Every line below between the one holding "Partners: California Department" and the one holding "Project Purpose", inclusive, should be copied exactly, and no other line.

Excerpts from a dataset
^^^^^^^^
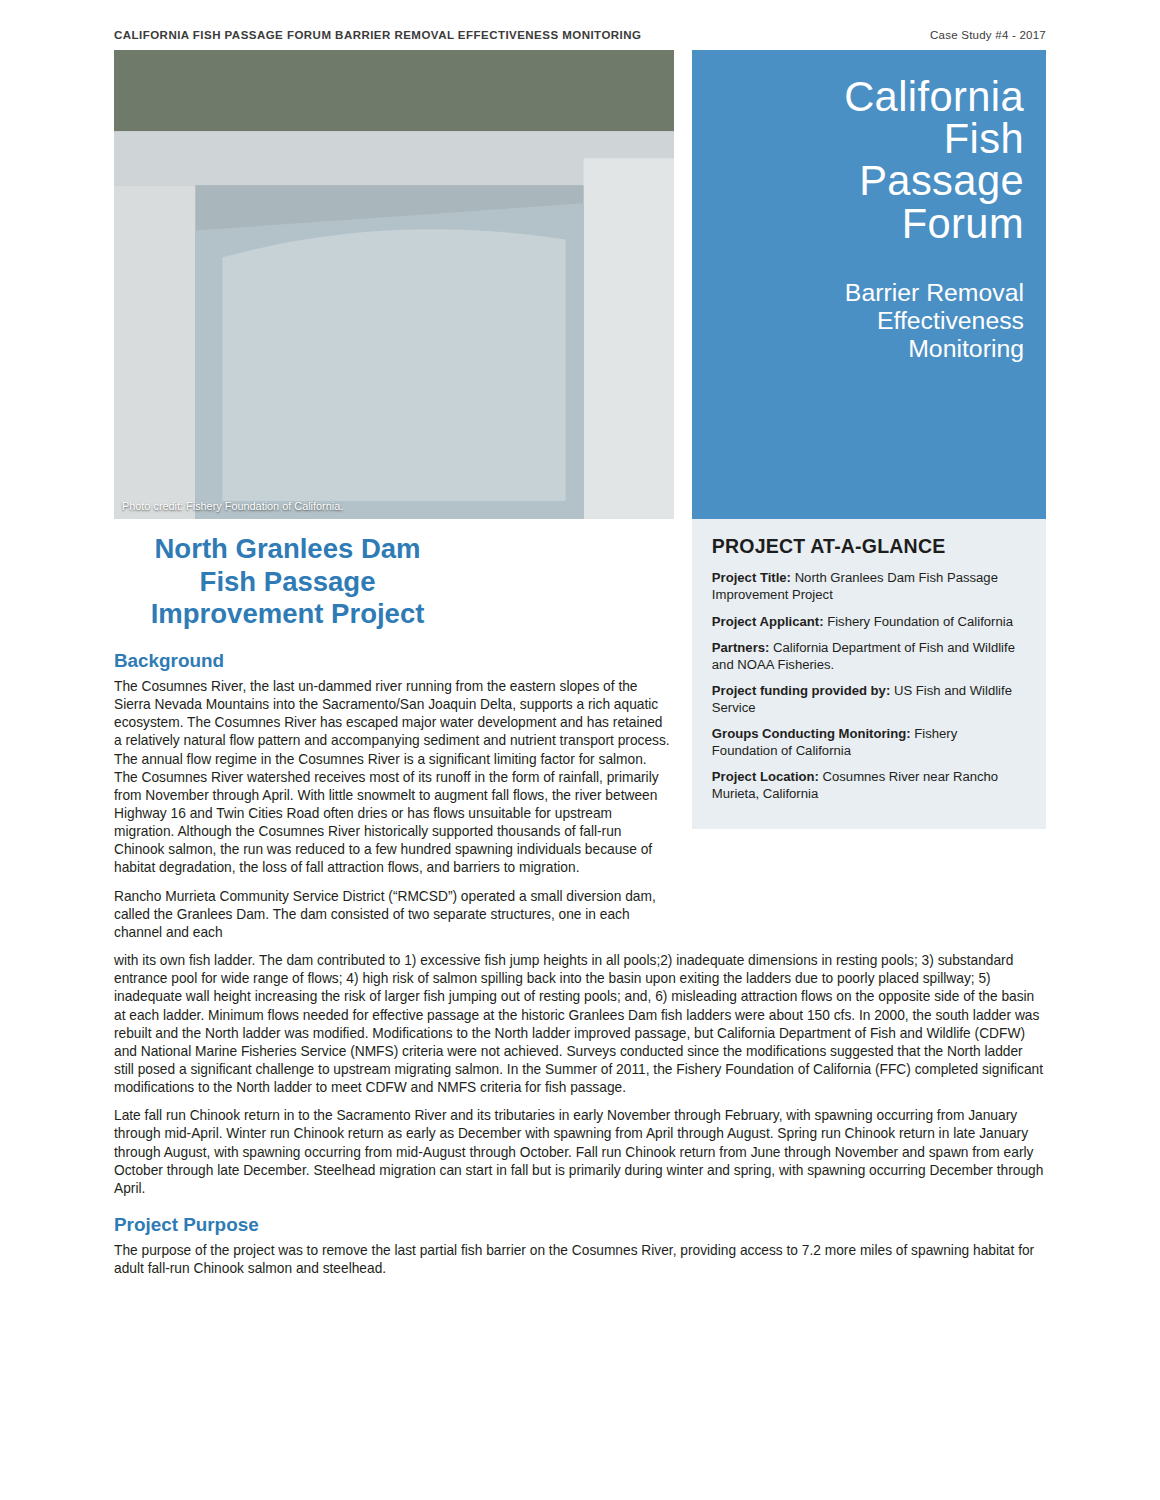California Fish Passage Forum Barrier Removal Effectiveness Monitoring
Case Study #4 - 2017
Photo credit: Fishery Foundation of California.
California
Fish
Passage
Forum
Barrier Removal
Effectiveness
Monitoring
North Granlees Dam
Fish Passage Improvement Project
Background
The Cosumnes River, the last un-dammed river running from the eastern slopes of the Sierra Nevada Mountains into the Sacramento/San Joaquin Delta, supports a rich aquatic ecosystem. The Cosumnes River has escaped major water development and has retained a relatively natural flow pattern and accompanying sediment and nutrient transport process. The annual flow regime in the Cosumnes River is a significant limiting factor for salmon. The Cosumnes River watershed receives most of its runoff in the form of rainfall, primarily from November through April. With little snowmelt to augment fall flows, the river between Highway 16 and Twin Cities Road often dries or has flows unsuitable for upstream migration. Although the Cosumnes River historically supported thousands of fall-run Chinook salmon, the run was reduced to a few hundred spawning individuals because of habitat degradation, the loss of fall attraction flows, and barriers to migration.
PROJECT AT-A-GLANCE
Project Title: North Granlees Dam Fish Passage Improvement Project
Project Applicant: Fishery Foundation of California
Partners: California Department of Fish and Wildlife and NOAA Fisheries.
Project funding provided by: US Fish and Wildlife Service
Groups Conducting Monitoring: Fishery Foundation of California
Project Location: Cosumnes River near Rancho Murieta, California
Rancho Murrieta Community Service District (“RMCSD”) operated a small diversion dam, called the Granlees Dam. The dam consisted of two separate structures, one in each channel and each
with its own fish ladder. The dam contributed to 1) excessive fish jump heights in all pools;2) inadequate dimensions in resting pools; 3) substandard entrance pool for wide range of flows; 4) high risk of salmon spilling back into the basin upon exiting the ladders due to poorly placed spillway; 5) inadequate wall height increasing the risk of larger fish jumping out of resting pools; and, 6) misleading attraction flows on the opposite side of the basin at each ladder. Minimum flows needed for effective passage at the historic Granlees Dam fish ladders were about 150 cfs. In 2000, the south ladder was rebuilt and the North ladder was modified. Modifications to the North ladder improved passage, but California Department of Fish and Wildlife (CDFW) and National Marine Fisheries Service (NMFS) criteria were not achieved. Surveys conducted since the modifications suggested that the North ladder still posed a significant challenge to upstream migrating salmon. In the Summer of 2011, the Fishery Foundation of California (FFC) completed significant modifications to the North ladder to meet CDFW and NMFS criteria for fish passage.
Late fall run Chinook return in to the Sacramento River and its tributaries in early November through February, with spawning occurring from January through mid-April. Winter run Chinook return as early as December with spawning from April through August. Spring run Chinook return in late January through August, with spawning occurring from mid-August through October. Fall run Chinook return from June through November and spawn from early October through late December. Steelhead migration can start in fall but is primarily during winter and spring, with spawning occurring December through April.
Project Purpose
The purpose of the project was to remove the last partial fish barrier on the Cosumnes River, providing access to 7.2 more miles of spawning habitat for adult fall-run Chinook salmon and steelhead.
^^^^^^^^
● Output below:
Partners: California Department of Fish and Wildlife and NOAA Fisheries.
Project funding provided by: US Fish and Wildlife Service
Groups Conducting Monitoring: Fishery Foundation of California
Project Location: Cosumnes River near Rancho Murieta, California
Rancho Murrieta Community Service District (“RMCSD”) operated a small diversion dam, called the Granlees Dam. The dam consisted of two separate structures, one in each channel and each
with its own fish ladder. The dam contributed to 1) excessive fish jump heights in all pools;2) inadequate dimensions in resting pools; 3) substandard entrance pool for wide range of flows; 4) high risk of salmon spilling back into the basin upon exiting the ladders due to poorly placed spillway; 5) inadequate wall height increasing the risk of larger fish jumping out of resting pools; and, 6) misleading attraction flows on the opposite side of the basin at each ladder. Minimum flows needed for effective passage at the historic Granlees Dam fish ladders were about 150 cfs. In 2000, the south ladder was rebuilt and the North ladder was modified. Modifications to the North ladder improved passage, but California Department of Fish and Wildlife (CDFW) and National Marine Fisheries Service (NMFS) criteria were not achieved. Surveys conducted since the modifications suggested that the North ladder still posed a significant challenge to upstream migrating salmon. In the Summer of 2011, the Fishery Foundation of California (FFC) completed significant modifications to the North ladder to meet CDFW and NMFS criteria for fish passage.
Late fall run Chinook return in to the Sacramento River and its tributaries in early November through February, with spawning occurring from January through mid-April. Winter run Chinook return as early as December with spawning from April through August. Spring run Chinook return in late January through August, with spawning occurring from mid-August through October. Fall run Chinook return from June through November and spawn from early October through late December. Steelhead migration can start in fall but is primarily during winter and spring, with spawning occurring December through April.
Project Purpose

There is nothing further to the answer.